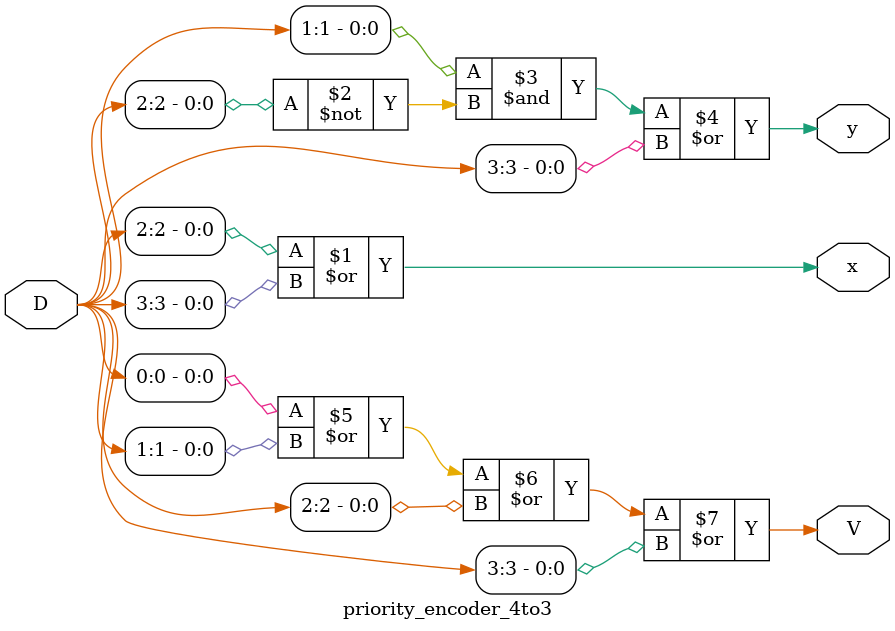
<source format=v>
`timescale 1ns / 1ps


module priority_encoder_4to3(D, x, y, V);

input [3:0] D;

output x, y, V;

wire x, y, V;

assign x = D[2]|D[3];
assign y = D[1]&(~D[2])|D[3];
assign V = D[0]|D[1]|D[2]|D[3];

endmodule


</source>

● **To-do item**
At the line with "wire x, y, V;", start returning lines exactly, and stop after the final line of the listing.

● **Reply to the task**
wire x, y, V;

assign x = D[2]|D[3];
assign y = D[1]&(~D[2])|D[3];
assign V = D[0]|D[1]|D[2]|D[3];

endmodule


</source>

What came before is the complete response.